Il y a aussi à notre époque, des millions et des millions d'hommes et de femmes, d'enfants, qui vivent mal : travailleurs mal payés, et parmi eux la majorité des immigrés, vieillards, chômeurs, mamans sans mari, handicapés de toutes sortes qui connaissent la gêne, la misère, le taudis, l'angoisse du lendemain.

Des conquêtes sociales ont donc été acquises, il a fallu pour cela de durs combats qui doivent se poursuivre pour les étendre à tous, les sauvegarder, les améliorer.

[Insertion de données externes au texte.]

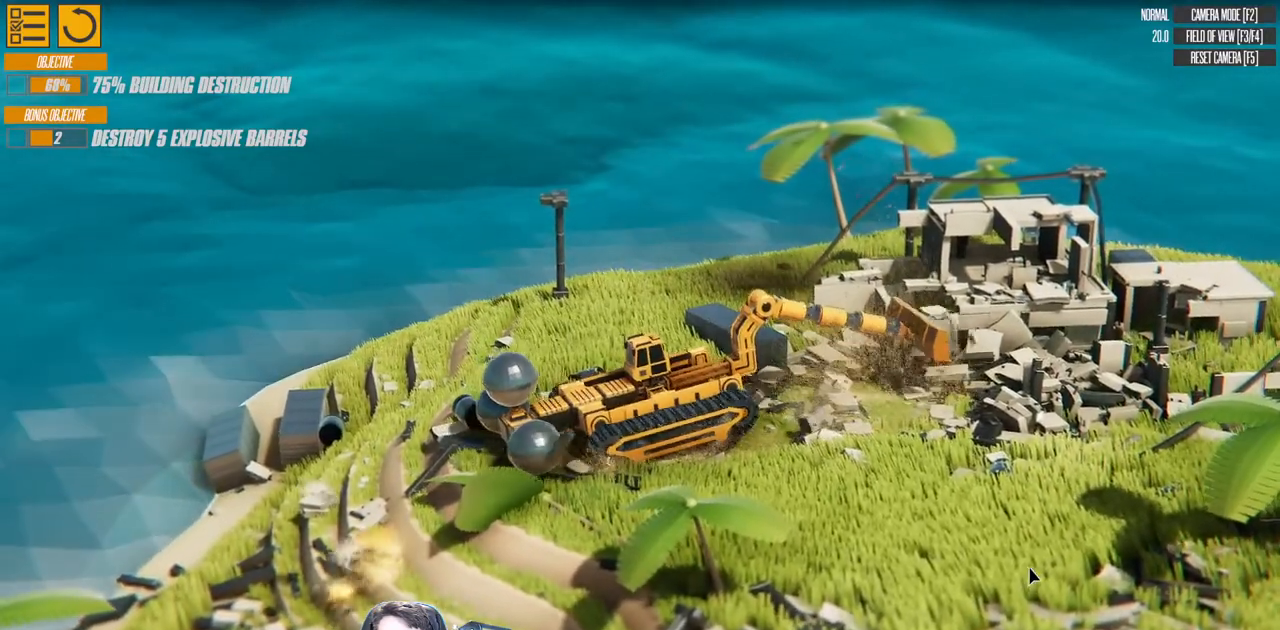
{"keys": ["w"], "events": [[33, "a", "down"], [117, "left", "down"], [183, "left", "up"], [250, "a", "up"]]}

Que de luttes en effet, longues, difficiles pour vivre un peu mieux, obtenir des droits. Car bien rarement le patronat et le gouvernement ont accepté de bonne grâce des hausses de salaires, des mesures sociales même indispensables et possibles. Il a fallu des décennies, des siècles même, de batailles ardentes, courageuses, de grèves multiples, souvent longues, toujours douloureuses, parfois sanglantes. Et les conquêtes sont souvent remises en cause, lors des difficultés économiques, ou quand les employeurs tentent de profiter d'un affaiblissement ou d'une division du mouvement ouvrier.

Oui, il y a eu, il y a encore un combat permanent, avec des hauts et des bas, des succès et des revers, pour une vie meilleure. Et ce n'est pas du passé, il y a en France, des centaines de milliers de chômeurs.

Nous avons vu depuis dix années, des atteintes très graves au système de Sécurité Sociale et presque quotidiennement, dans de nombreuses entreprises, de graves violations des libertés syndicales.

Enfin, il faut souligner que lorsqu'on étudie la longue et passionnante histoire des luttes populaires en France, on est frappé par une évidence : chaque fois que la classe ouvrière et les forces progressives sont divisées, elles sont battues. Quand elles s'unissent, elles triomphent.

Les grandes périodes de conquêtes sociales sont celles où les travailleurs et leurs organisations pratiquent l'action commune et plus encor lorsqu'il y a unité syndicale.

***

Au cours des grèves, des luttes, les travailleurs ont créé des organisations qu devinrent peu à peu nos actuels syndicats, fédérations, unions, confédérations. Organisations à l'origine condamnées par la loi, donc clandestines. Patrons et gouvernants ont résisté au maximum et l'on peut dire que, lorsque le droit syndical a été reconnu, il existait déjà dans les faits.

Les organisations patronales ont tout fait pour empêcher la constitution de syndicats dignes de ce nom et ils ont mené, beaucoup mènent encore, le combat contre les militants.

Des milliers et des milliers d'entre eux ont été licenciés, "marqués à l'encre rouge" et exclus de toutes les entreprises. Il y a eu des provocations, de pseudo-complots, de lourdes condamnations, des violences, des blessés et des morts.

Les travailleurs sont donc profondément attachés au droit syndical pour conserver le moyen de se défendre. A noter que si l'Etat a longtemps contesté, parfois toléré, le droit syndical aux agents de la Fonction Publique, ceux-ci l'ont enfin imposé après de nombreuses grèves de solidarité pour la réintégration de syndicalistes révoqués ou sanctionnés.

Les actions ouvrières, celles de nouvelles couches de salariés sont les maillons de la longue chaîne des luttes populaires pour le droit à la vie, contre les injustices trop flagrantes.